Page extract.
# Fall Mid-America Orchid Congress



## Silverwhisp (May 17, 2019)

The Fall Mid-America Orchid Congress will be held jointly with the Wisconsin Orchid Society Fall Show in Milwaukee, Wisconsin September 14-15, 2019. The Fall Show will be presented in the “Show Dome” of the Mitchell Park Horticultural Conservatory Saturday, 9 a.m.-5 p.m. and Sunday, 9 a.m.-4 p.m.

Mid-America lectures and meetings will be located at the nearby Art Deco-style Ambassador Hotel Milwaukee, 2308 West Wisconsin Avenue, which will provide shuttle service to the Domes.

Ms. Wenqing Perner will give the Shirley Burr Moore Memorial lecture at 1 p.m. Saturday on “Chinese Cypripediums and their Culture,” as well as “The Rare, the New and the Unusual” in Chinese orchids following the banquet. Wenqing and her late husband, Holger, developed and operated Hengduan Mountains Biotechnology Nursery and Laboratory in Sichuan, China that features Cypripediums, Cymbidiums, Paphiopedilums and other Chinese orchids. Pre-order information will soon be available on the Wisconsin Orchid Society website: www.wisconsinorchidsociety.com. Fred Clarke will speak at 2 p.m. and 3 p.m. Saturday on “Catasetums” and on “Australian Dendrobiums.” For orders, see Sunset Valley Orchids: www.sunsetvalleyorchids.com.


----------



## NYEric (Jun 17, 2019)

Thanks for the info.


----------



## Silverwhisp (Jun 17, 2019)

You’re welcome! We’re really looking forward to it.

Listed records.
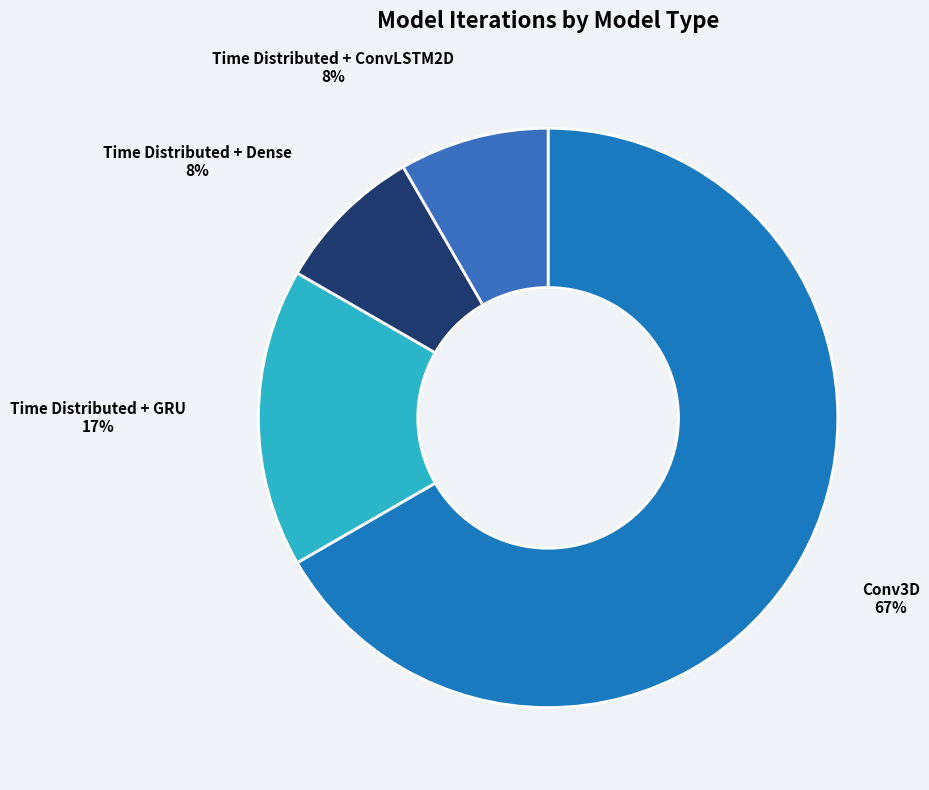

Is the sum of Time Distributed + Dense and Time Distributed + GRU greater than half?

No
--
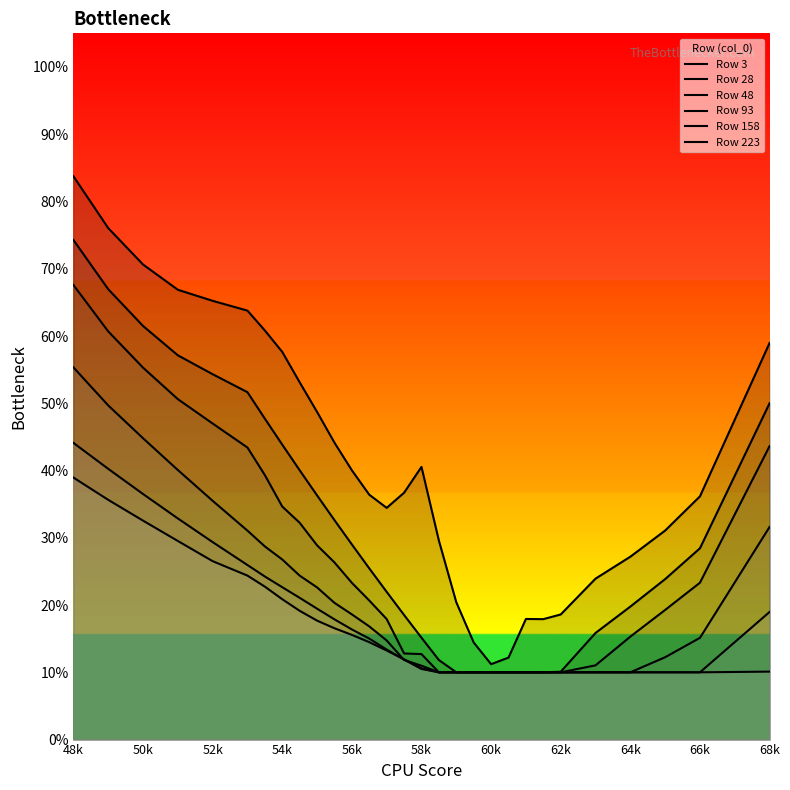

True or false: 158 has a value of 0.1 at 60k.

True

Actions to take.
a: According to the orchid congress thread, where will the Mid-America lectures and meetings be held?
b: Turn the paragraph in the orchid congress thread that starts "Ms. Wenqing Perner will give" into a short bulleted list that keeps its main facts.
c: Write the next post in the orchid congress thread, following on from its last reply.

Results.
a: At the Ambassador Hotel Milwaukee, 2308 West Wisconsin Avenue.

b:
- Wenqing Perner will give the Shirley Burr Moore Memorial lecture, "Chinese Cypripediums and their Culture," at 1 p.m. Saturday.
- After the banquet, she will speak on "The Rare, the New and the Unusual" in Chinese orchids.
- With her late husband, Holger, she developed and ran Hengduan Mountains Biotechnology Nursery and Laboratory in Sichuan, China. It features Cypripediums, Cymbidiums, Paphiopedilums and other Chinese orchids.
- Pre-order information will soon be posted at www.wisconsinorchidsociety.com.
- Fred Clarke will speak at 2 p.m. on "Catasetums" and at 3 p.m. on "Australian Dendrobiums," both on Saturday.
- For his orders, see www.sunsetvalleyorchids.com.

c:
----------



## Silverwhisp (Jul 11, 2019)

Wenqing Perner’s plant list is now uploaded at http://www.wisconsinorchidsociety.com/


----------



## Silverwhisp (Sep 8, 2019)

Any fellow SlipperTalkers coming to the MAOC next weekend?


----------



## JeanLux (Sep 14, 2019)

Maybe some pics to show us .. ?  thanks
Jean


----------



## Silverwhisp (Sep 15, 2019)

Just a few photos for now. Sorry there are no individual close-ups.

Orchid Ikebana, by the local Ikebana chapter:









A broader picture of the Show Dome:


----------



## fibre (Sep 16, 2019)

What an architecture!
Thanks for sharing the pictures!


----------



## Silverwhisp (Sep 16, 2019)

The Mitchell Domes -all 3 of them - are a real treasure.


----------



## likespaphs (Sep 16, 2019)

cool!
thanks for the photos!


----------



## Guldal (Sep 17, 2019)

What beautifull sorroundings for an orchid show!
Thanks for sharing!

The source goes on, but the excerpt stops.